Gerici yazar yakanları görmedi yananları suçladı: Allahım o senin ateşin
"Birileri, bu acıyı katlayarak artırmak, üzerinden rant devşirmek istiyor olmalı ki. (Kimbilir belki de bu kişiler, zaten bu yangını çıkartanlarla ortak bir elin uzantısı oldukları için, “yangını çıkartıp, ölümleri yaşatıp, ardından da o ölümler üzerinden siyasi menfaat temini”ne çalıştıklarından"
Ali Karahasanoğlu, kaleme aldığı yazıda, Madımak katliamını gerçekleştiren gericiler hakkında tek bir eleştiri dile getirmedi. Gerici gruplar, kendi yaktıkları ateşi, “Allah’ım o senin ateşin” diyerek dualar etmişti.
Söz konusu katliamın sanıklarının desteklediği AKP tarafından meclise sokulduğuna değinmeyen Karahasanoğlu, suçu Aziz Nesin’e ve o dönemde CHP’den ayrılarak parti kuran SHP’ye yükledi. Karahasanoğlu, katliama ilişkin AKP’nin uzantısı olduğu grubu es geçerek, suçu Adalet Bakanlığı, Kültür Bakanlığı ve Başbakan Yardımcılığı gibi görevleri sürdüren SHP’lilere yükledi.

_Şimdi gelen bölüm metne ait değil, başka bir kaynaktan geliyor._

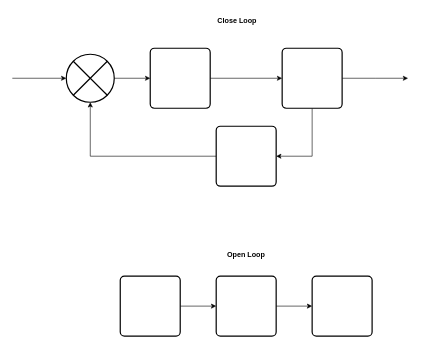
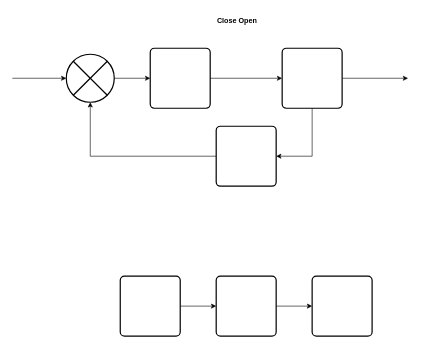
  <mxCell id="0" />
  <mxCell id="1" parent="0" />
  <mxCell id="2" value="" style="edgeStyle=orthogonalEdgeStyle;rounded=0;orthogonalLoop=1;jettySize=auto;html=1;" edge="1" parent="1" source="3" target="5"><mxGeometry relative="1" as="geometry" /></mxCell>
  <mxCell id="3" value="" style="shape=sumEllipse;perimeter=ellipsePerimeter;whiteSpace=wrap;html=1;backgroundOutline=1;strokeWidth=2;" vertex="1" parent="1"><mxGeometry x="110" y="90" width="80" height="80" as="geometry" /></mxCell>
  <mxCell id="4" value="" style="edgeStyle=orthogonalEdgeStyle;rounded=0;orthogonalLoop=1;jettySize=auto;html=1;" edge="1" parent="1" source="5" target="8"><mxGeometry relative="1" as="geometry" /></mxCell>
  <mxCell id="5" value="" style="rounded=1;whiteSpace=wrap;html=1;absoluteArcSize=1;arcSize=14;strokeWidth=2;" vertex="1" parent="1"><mxGeometry x="250" y="80" width="100" height="100" as="geometry" /></mxCell>
  <mxCell id="6" style="edgeStyle=orthogonalEdgeStyle;rounded=0;orthogonalLoop=1;jettySize=auto;html=1;exitX=0.5;exitY=1;exitDx=0;exitDy=0;entryX=1;entryY=0.5;entryDx=0;entryDy=0;" edge="1" parent="1" source="8" target="10"><mxGeometry relative="1" as="geometry" /></mxCell>
  <mxCell id="7" style="edgeStyle=orthogonalEdgeStyle;rounded=0;orthogonalLoop=1;jettySize=auto;html=1;exitX=1;exitY=0.5;exitDx=0;exitDy=0;" edge="1" parent="1" source="8"><mxGeometry relative="1" as="geometry"><mxPoint x="680" y="130" as="targetPoint" /></mxGeometry></mxCell>
  <mxCell id="8" value="" style="rounded=1;whiteSpace=wrap;html=1;absoluteArcSize=1;arcSize=14;strokeWidth=2;" vertex="1" parent="1"><mxGeometry x="470" y="80" width="100" height="100" as="geometry" /></mxCell>
  <mxCell id="9" style="edgeStyle=orthogonalEdgeStyle;rounded=0;orthogonalLoop=1;jettySize=auto;html=1;exitX=0;exitY=0.5;exitDx=0;exitDy=0;entryX=0.5;entryY=1;entryDx=0;entryDy=0;" edge="1" parent="1" source="10" target="3"><mxGeometry relative="1" as="geometry" /></mxCell>
  <mxCell id="10" value="" style="rounded=1;whiteSpace=wrap;html=1;absoluteArcSize=1;arcSize=14;strokeWidth=2;" vertex="1" parent="1"><mxGeometry x="360" y="210" width="100" height="100" as="geometry" /></mxCell>
  <mxCell id="11" value="" style="edgeStyle=orthogonalEdgeStyle;rounded=0;orthogonalLoop=1;jettySize=auto;html=1;" edge="1" parent="1" source="12" target="14"><mxGeometry relative="1" as="geometry" /></mxCell>
  <mxCell id="12" value="" style="rounded=1;whiteSpace=wrap;html=1;absoluteArcSize=1;arcSize=14;strokeWidth=2;" vertex="1" parent="1"><mxGeometry x="200" y="460" width="100" height="100" as="geometry" /></mxCell>
  <mxCell id="13" value="" style="edgeStyle=orthogonalEdgeStyle;rounded=0;orthogonalLoop=1;jettySize=auto;html=1;" edge="1" parent="1" source="14" target="15"><mxGeometry relative="1" as="geometry" /></mxCell>
  <mxCell id="14" value="" style="rounded=1;whiteSpace=wrap;html=1;absoluteArcSize=1;arcSize=14;strokeWidth=2;" vertex="1" parent="1"><mxGeometry x="360" y="460" width="100" height="100" as="geometry" /></mxCell>
  <mxCell id="15" value="" style="rounded=1;whiteSpace=wrap;html=1;absoluteArcSize=1;arcSize=14;strokeWidth=2;" vertex="1" parent="1"><mxGeometry x="520" y="460" width="100" height="100" as="geometry" /></mxCell>
  <mxCell id="16" value="" style="endArrow=classic;html=1;rounded=0;entryX=0;entryY=0.5;entryDx=0;entryDy=0;" edge="1" parent="1" target="3"><mxGeometry width="50" height="50" relative="1" as="geometry"><mxPoint x="20" y="130" as="sourcePoint" /><mxPoint x="20" y="90" as="targetPoint" /></mxGeometry></mxCell>
- <mxCell id="17" value="&lt;b&gt;Close Loop&lt;/b&gt;" style="text;html=1;align=center;verticalAlign=middle;whiteSpace=wrap;rounded=0;" vertex="1" parent="1"><mxGeometry x="350" y="20" width="90" height="30" as="geometry" /></mxCell>
- <mxCell id="18" value="&lt;b&gt;Open Loop&lt;/b&gt;" style="text;html=1;align=center;verticalAlign=middle;whiteSpace=wrap;rounded=0;" vertex="1" parent="1"><mxGeometry x="365" y="410" width="90" height="30" as="geometry" /></mxCell>
+ <mxCell id="17" value="&lt;b&gt;Close Open&lt;/b&gt;" style="text;html=1;align=center;verticalAlign=middle;whiteSpace=wrap;rounded=0;" vertex="1" parent="1"><mxGeometry x="350" y="20" width="90" height="30" as="geometry" /></mxCell>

Karahasanoğlu, “Seyfi Dede’nin Adalet Bakanı koltuğunda, Erdal İnönü’nün Başbakan Yardımcısı koltuğunda, Fikri Sağlar’ın Kültür Bakanı koltuğunda, Erdal İnönü’nün özel kalemi olmasından başka bir özelliği bulunmayan ve SHP’nin kontenjanından atanan Ahmet Karabilgin’in Sivas Valisi koltuğunda oturduğu bir tarihte, Madımak olayı yaşandı. İşe bakın ki her yeri CHP’liler sarmış. Ama ne hikmetse suçlananlar, dindar insanlar” çarpıtmasına başvurdu.
Karahasanoğlu, “Birileri, bu acıyı katlayarak artırmak, üzerinden rant devşirmek istiyor olmalı ki. (Kimbilir belki de bu kişiler, zaten bu yangını çıkartanlarla ortak bir elin uzantısı oldukları için, “yangını çıkartıp, ölümleri yaşatıp, ardından da o ölümler üzerinden siyasi menfaat temini”ne çalıştıklarından” ifadelerini sarf etti.
33 aydının katledilmesinin ‘yalan’ olduğunu savunan gerici yazar, “Bir başka yalan: “33 aydın öldürüldü.. ” Sadece bir yanı ile vereyim.. 33 kişiden birisi de, 15 yaşındaki bir çocuktu..” dedi.
“Ölmesi tabii ki gerekmiyor..” diyen gerici Karahasanoğlu, “Ama ölen kişiye, uç bir örnek olduğu için, aynı kişi üzerinden hatırlatıyorum, 15 yaşındaki çocuğa “aydın/düşünür” sıfatı yüklemenin, amacı nedir, anlamı nedir?” ifadelerini kullandı.
Yaşananları Aziz Nesin’e yıkmaya çalışan Karahasanoğlu, yazısının devamında, “Haydi, Aziz Nesin, posta koydu. “Ben otelden çıkmıyorum” dedi. Diğer yetişkin kişiler, itiraz ettiler. Can güvenliği söz konusu olduğu için, onları da polisin otelden çıkartma hakkı ve can güvenliklerini sağlamak için başka bir yere götürme yetkisi var ama..” ifadelerini sarf etti.